I threw on a playlist that I recently created on Spotify that included several really powerful songs by Christian artists. This one in particular hit home today...here are a few of the words and a link to the song on You Tube in case you want to listen to the whole thing (it's worth it!)




Excerpt from "Shadows" by David Crowder:


Life is full of light and shadow 
O the joy and O the sorrow 
O the sorrow 


And yet will He bring 
Dark to light 
And yet will He bring 
Day from night 


When shadows fall on us 
We will not fear 
We will remember 


When darkness falls on us 
We will not fear 
We will remember 


When all seems lost 
When we're thrown and we're tossed 
We remember the cost 
We rest in Him 
Shadow of the cross



(For full lyrics click here.) 

(To listen to the song on You Tube, click here.)




I was a totally changed woman when I got off the treadmill last night.  I felt stronger. Braver.  My hope was restored, my clarity was restored. I felt encouraged, emboldened, hopeful. That is the power of the holy spirit that lives in us when we have a relationship with Jesus. Truly. You can't make this stuff up. 
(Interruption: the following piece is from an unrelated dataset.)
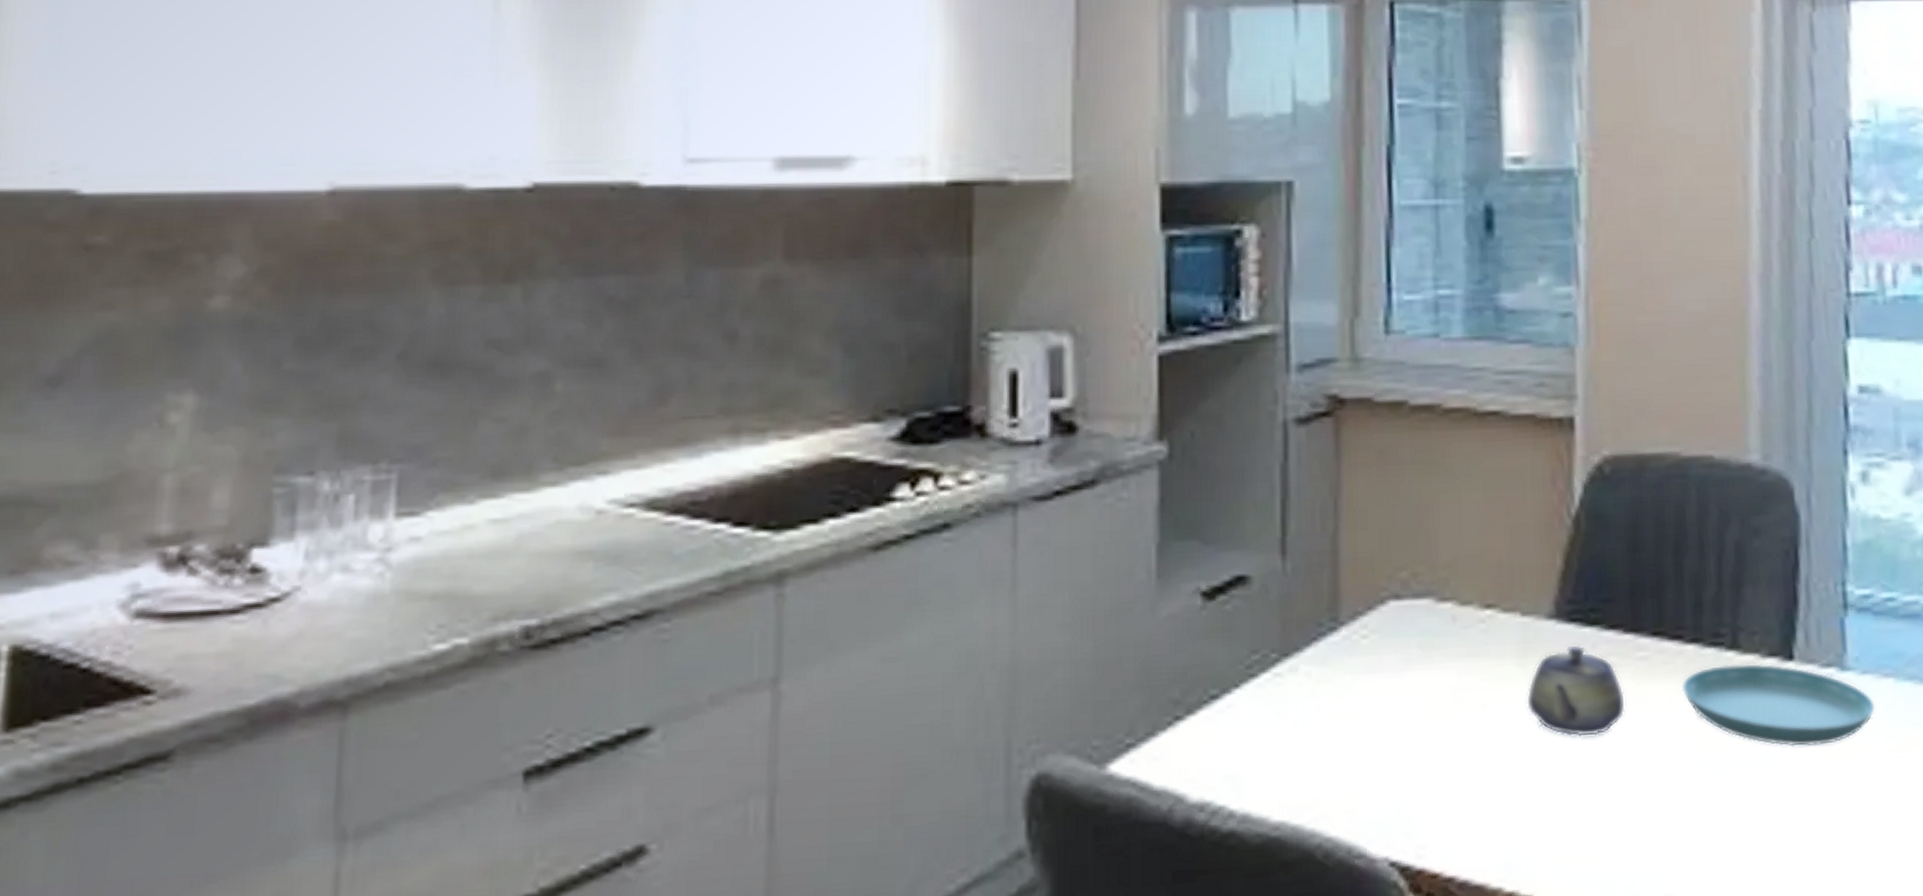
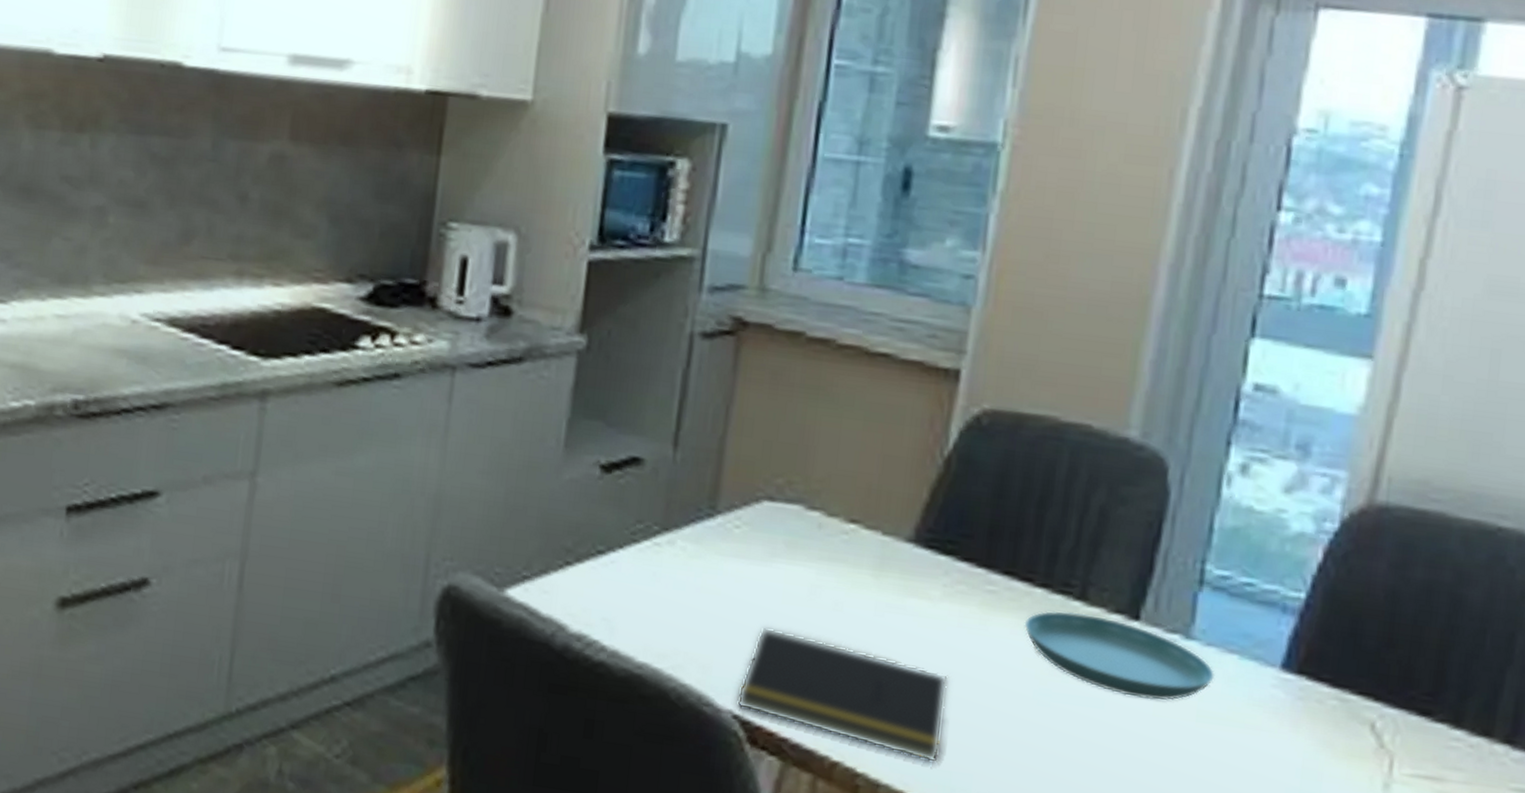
notepad: none [1390,747,1620,870] -> present [736,626,949,763]
teapot: present [1526,645,1626,737] -> none [875,569,969,650]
As I got off the treadmill God whispered these words straight from scripture, "In this world you will have trouble. But, take heart! I have overcome the world!" (John 16:33)


I was reminded that my mind falls in slippery, shadowy places because I am oh so human. Perhaps it's genetics, biochemistry, hereditary or situational. Perhaps I could pray more or more intentionally focus on all that I have to be grateful for. Perhaps. 


But, perhaps this is just part of who I am. I'm creative. Intuitive. Sensitive. Emotional. Those are all very good things, but in this crazy, hazy world my sensitivity can leave me overwhelmed, which leads to discouragement and fear. It is then that my mind gets foggy and I lose sight of Jesus. 


In the fear, I lose sight. I get lost. I wander. 


Fortunately, the good shepherd doesn't lose sight of me. 


He meets me where I am, often on the treadmill, and sets me back on solid ground. 


So, I'm leaving Florida a more peaceful woman. Not because of a massage or pedicure (which I actually didn't get). Not because of the sunshine (which was fantastic) or because of hours by the pool. Not because of some preconceived idea of rest in a quiet hotel room. 


But, because Jesus met me in my shadow-y place and reminded me that my peace is in Him.